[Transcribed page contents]

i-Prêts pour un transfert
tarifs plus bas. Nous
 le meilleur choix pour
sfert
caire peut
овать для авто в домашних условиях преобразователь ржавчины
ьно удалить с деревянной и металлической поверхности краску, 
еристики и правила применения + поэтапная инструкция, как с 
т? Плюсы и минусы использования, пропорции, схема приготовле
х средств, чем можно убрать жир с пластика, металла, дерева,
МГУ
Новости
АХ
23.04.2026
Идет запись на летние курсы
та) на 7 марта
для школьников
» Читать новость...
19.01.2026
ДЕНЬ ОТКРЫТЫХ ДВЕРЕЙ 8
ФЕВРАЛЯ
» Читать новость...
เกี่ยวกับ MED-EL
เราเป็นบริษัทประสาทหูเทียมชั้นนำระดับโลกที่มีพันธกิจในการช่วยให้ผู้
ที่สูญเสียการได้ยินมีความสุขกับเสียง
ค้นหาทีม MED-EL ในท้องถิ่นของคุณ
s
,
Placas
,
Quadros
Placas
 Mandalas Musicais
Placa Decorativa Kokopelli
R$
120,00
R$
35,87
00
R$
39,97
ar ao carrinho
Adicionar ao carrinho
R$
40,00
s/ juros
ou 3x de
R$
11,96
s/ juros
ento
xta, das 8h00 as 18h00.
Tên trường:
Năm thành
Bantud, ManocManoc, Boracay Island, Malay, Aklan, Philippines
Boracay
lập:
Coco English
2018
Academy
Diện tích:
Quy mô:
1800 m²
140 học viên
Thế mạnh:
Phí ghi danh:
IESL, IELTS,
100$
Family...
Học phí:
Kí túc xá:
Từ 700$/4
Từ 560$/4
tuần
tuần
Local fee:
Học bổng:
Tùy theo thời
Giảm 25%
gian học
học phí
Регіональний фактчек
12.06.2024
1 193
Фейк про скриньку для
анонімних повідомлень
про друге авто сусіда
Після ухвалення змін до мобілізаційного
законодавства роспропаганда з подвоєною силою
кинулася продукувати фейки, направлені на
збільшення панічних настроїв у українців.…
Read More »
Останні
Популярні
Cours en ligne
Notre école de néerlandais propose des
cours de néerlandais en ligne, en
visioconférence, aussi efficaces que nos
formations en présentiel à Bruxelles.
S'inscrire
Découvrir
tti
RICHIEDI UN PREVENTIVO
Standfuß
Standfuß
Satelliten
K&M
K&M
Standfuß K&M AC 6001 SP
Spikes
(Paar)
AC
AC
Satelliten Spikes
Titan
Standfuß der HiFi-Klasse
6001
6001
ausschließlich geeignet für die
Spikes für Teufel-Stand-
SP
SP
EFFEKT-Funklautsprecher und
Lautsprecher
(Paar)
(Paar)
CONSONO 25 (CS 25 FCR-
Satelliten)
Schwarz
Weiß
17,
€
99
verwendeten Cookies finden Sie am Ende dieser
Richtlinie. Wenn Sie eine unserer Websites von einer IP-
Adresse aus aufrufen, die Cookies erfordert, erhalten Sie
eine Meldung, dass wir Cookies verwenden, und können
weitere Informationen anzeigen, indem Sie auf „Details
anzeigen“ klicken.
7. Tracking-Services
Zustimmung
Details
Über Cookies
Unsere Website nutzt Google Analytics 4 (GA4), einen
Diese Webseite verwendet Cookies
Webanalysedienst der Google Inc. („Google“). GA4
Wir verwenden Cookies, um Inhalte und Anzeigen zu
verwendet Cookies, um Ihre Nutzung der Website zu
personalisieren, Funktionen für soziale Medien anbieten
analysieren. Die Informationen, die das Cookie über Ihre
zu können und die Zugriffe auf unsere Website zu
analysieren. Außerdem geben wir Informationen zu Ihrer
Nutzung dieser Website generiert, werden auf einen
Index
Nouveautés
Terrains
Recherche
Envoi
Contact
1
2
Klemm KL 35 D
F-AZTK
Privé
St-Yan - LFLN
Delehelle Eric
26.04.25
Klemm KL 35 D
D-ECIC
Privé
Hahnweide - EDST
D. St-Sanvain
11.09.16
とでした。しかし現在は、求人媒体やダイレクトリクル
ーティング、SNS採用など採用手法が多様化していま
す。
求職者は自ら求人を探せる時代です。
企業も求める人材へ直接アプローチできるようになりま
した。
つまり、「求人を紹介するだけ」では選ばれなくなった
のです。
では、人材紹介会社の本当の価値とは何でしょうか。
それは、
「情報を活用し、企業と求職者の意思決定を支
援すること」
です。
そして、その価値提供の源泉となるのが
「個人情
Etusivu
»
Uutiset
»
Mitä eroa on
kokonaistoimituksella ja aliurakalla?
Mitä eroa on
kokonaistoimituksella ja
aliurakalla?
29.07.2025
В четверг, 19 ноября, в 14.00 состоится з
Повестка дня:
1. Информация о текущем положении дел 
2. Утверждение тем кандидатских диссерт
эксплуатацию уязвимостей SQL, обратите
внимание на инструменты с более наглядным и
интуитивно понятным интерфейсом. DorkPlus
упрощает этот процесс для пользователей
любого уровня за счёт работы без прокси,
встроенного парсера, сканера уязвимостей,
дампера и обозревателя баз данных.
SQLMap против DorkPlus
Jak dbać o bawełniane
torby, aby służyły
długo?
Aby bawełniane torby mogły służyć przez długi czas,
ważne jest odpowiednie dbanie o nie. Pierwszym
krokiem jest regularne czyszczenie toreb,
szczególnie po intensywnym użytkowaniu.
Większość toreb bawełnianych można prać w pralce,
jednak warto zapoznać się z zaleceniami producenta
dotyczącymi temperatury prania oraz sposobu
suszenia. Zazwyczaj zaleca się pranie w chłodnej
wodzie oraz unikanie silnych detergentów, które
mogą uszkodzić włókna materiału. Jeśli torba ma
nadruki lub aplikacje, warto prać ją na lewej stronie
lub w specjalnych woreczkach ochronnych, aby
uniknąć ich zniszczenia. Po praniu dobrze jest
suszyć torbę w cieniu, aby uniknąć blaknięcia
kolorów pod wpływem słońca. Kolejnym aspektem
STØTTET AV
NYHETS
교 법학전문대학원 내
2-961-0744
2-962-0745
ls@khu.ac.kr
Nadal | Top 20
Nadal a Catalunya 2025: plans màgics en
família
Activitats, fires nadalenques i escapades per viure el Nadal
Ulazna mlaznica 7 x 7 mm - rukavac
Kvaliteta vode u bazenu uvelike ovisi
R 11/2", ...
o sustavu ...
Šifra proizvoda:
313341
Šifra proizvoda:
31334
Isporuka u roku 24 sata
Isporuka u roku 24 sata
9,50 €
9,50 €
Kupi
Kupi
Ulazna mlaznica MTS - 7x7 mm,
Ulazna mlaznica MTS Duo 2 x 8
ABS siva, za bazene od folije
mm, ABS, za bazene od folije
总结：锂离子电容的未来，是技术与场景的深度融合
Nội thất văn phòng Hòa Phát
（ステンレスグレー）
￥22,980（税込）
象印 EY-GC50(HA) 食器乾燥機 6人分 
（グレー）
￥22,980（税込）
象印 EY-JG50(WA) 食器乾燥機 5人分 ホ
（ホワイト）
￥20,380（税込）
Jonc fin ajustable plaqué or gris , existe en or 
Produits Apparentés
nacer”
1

→ **ACTIVITY**
Can you write out every line above word for word, keeping the same order?

→ **RESPONSE TO THIS TASK**
i-Prêts pour un transfert
tarifs plus bas. Nous
 le meilleur choix pour
sfert
caire peut
овать для авто в домашних условиях преобразователь ржавчины
ьно удалить с деревянной и металлической поверхности краску, 
еристики и правила применения + поэтапная инструкция, как с 
т? Плюсы и минусы использования, пропорции, схема приготовле
х средств, чем можно убрать жир с пластика, металла, дерева,
МГУ
Новости
АХ
23.04.2026
Идет запись на летние курсы
та) на 7 марта
для школьников
» Читать новость...
19.01.2026
ДЕНЬ ОТКРЫТЫХ ДВЕРЕЙ 8
ФЕВРАЛЯ
» Читать новость...
เกี่ยวกับ MED-EL
เราเป็นบริษัทประสาทหูเทียมชั้นนำระดับโลกที่มีพันธกิจในการช่วยให้ผู้
ที่สูญเสียการได้ยินมีความสุขกับเสียง
ค้นหาทีม MED-EL ในท้องถิ่นของคุณ
s
,
Placas
,
Quadros
Placas
 Mandalas Musicais
Placa Decorativa Kokopelli
R$
120,00
R$
35,87
00
R$
39,97
ar ao carrinho
Adicionar ao carrinho
R$
40,00
s/ juros
ou 3x de
R$
11,96
s/ juros
ento
xta, das 8h00 as 18h00.
Tên trường:
Năm thành
Bantud, ManocManoc, Boracay Island, Malay, Aklan, Philippines
Boracay
lập:
Coco English
2018
Academy
Diện tích:
Quy mô:
1800 m²
140 học viên
Thế mạnh:
Phí ghi danh:
IESL, IELTS,
100$
Family...
Học phí:
Kí túc xá:
Từ 700$/4
Từ 560$/4
tuần
tuần
Local fee:
Học bổng:
Tùy theo thời
Giảm 25%
gian học
học phí
Регіональний фактчек
12.06.2024
1 193
Фейк про скриньку для
анонімних повідомлень
про друге авто сусіда
Після ухвалення змін до мобілізаційного
законодавства роспропаганда з подвоєною силою
кинулася продукувати фейки, направлені на
збільшення панічних настроїв у українців.…
Read More »
Останні
Популярні
Cours en ligne
Notre école de néerlandais propose des
cours de néerlandais en ligne, en
visioconférence, aussi efficaces que nos
formations en présentiel à Bruxelles.
S'inscrire
Découvrir
tti
RICHIEDI UN PREVENTIVO
Standfuß
Standfuß
Satelliten
K&M
K&M
Standfuß K&M AC 6001 SP
Spikes
(Paar)
AC
AC
Satelliten Spikes
Titan
Standfuß der HiFi-Klasse
6001
6001
ausschließlich geeignet für die
Spikes für Teufel-Stand-
SP
SP
EFFEKT-Funklautsprecher und
Lautsprecher
(Paar)
(Paar)
CONSONO 25 (CS 25 FCR-
Satelliten)
Schwarz
Weiß
17,
€
99
verwendeten Cookies finden Sie am Ende dieser
Richtlinie. Wenn Sie eine unserer Websites von einer IP-
Adresse aus aufrufen, die Cookies erfordert, erhalten Sie
eine Meldung, dass wir Cookies verwenden, und können
weitere Informationen anzeigen, indem Sie auf „Details
anzeigen“ klicken.
7. Tracking-Services
Zustimmung
Details
Über Cookies
Unsere Website nutzt Google Analytics 4 (GA4), einen
Diese Webseite verwendet Cookies
Webanalysedienst der Google Inc. („Google“). GA4
Wir verwenden Cookies, um Inhalte und Anzeigen zu
verwendet Cookies, um Ihre Nutzung der Website zu
personalisieren, Funktionen für soziale Medien anbieten
analysieren. Die Informationen, die das Cookie über Ihre
zu können und die Zugriffe auf unsere Website zu
analysieren. Außerdem geben wir Informationen zu Ihrer
Nutzung dieser Website generiert, werden auf einen
Index
Nouveautés
Terrains
Recherche
Envoi
Contact
1
2
Klemm KL 35 D
F-AZTK
Privé
St-Yan - LFLN
Delehelle Eric
26.04.25
Klemm KL 35 D
D-ECIC
Privé
Hahnweide - EDST
D. St-Sanvain
11.09.16
とでした。しかし現在は、求人媒体やダイレクトリクル
ーティング、SNS採用など採用手法が多様化していま
す。
求職者は自ら求人を探せる時代です。
企業も求める人材へ直接アプローチできるようになりま
した。
つまり、「求人を紹介するだけ」では選ばれなくなった
のです。
では、人材紹介会社の本当の価値とは何でしょうか。
それは、
「情報を活用し、企業と求職者の意思決定を支
援すること」
です。
そして、その価値提供の源泉となるのが
「個人情
Etusivu
»
Uutiset
»
Mitä eroa on
kokonaistoimituksella ja aliurakalla?
Mitä eroa on
kokonaistoimituksella ja
aliurakalla?
29.07.2025
В четверг, 19 ноября, в 14.00 состоится з
Повестка дня:
1. Информация о текущем положении дел 
2. Утверждение тем кандидатских диссерт
эксплуатацию уязвимостей SQL, обратите
внимание на инструменты с более наглядным и
интуитивно понятным интерфейсом. DorkPlus
упрощает этот процесс для пользователей
любого уровня за счёт работы без прокси,
встроенного парсера, сканера уязвимостей,
дампера и обозревателя баз данных.
SQLMap против DorkPlus
Jak dbać o bawełniane
torby, aby służyły
długo?
Aby bawełniane torby mogły służyć przez długi czas,
ważne jest odpowiednie dbanie o nie. Pierwszym
krokiem jest regularne czyszczenie toreb,
szczególnie po intensywnym użytkowaniu.
Większość toreb bawełnianych można prać w pralce,
jednak warto zapoznać się z zaleceniami producenta
dotyczącymi temperatury prania oraz sposobu
suszenia. Zazwyczaj zaleca się pranie w chłodnej
wodzie oraz unikanie silnych detergentów, które
mogą uszkodzić włókna materiału. Jeśli torba ma
nadruki lub aplikacje, warto prać ją na lewej stronie
lub w specjalnych woreczkach ochronnych, aby
uniknąć ich zniszczenia. Po praniu dobrze jest
suszyć torbę w cieniu, aby uniknąć blaknięcia
kolorów pod wpływem słońca. Kolejnym aspektem
STØTTET AV
NYHETS
교 법학전문대학원 내
2-961-0744
2-962-0745
ls@khu.ac.kr
Nadal | Top 20
Nadal a Catalunya 2025: plans màgics en
família
Activitats, fires nadalenques i escapades per viure el Nadal
Ulazna mlaznica 7 x 7 mm - rukavac
Kvaliteta vode u bazenu uvelike ovisi
R 11/2", ...
o sustavu ...
Šifra proizvoda:
313341
Šifra proizvoda:
31334
Isporuka u roku 24 sata
Isporuka u roku 24 sata
9,50 €
9,50 €
Kupi
Kupi
Ulazna mlaznica MTS - 7x7 mm,
Ulazna mlaznica MTS Duo 2 x 8
ABS siva, za bazene od folije
mm, ABS, za bazene od folije
总结：锂离子电容的未来，是技术与场景的深度融合
Nội thất văn phòng Hòa Phát
（ステンレスグレー）
￥22,980（税込）
象印 EY-GC50(HA) 食器乾燥機 6人分 
（グレー）
￥22,980（税込）
象印 EY-JG50(WA) 食器乾燥機 5人分 ホ
（ホワイト）
￥20,380（税込）
Jonc fin ajustable plaqué or gris , existe en or 
Produits Apparentés
nacer”
1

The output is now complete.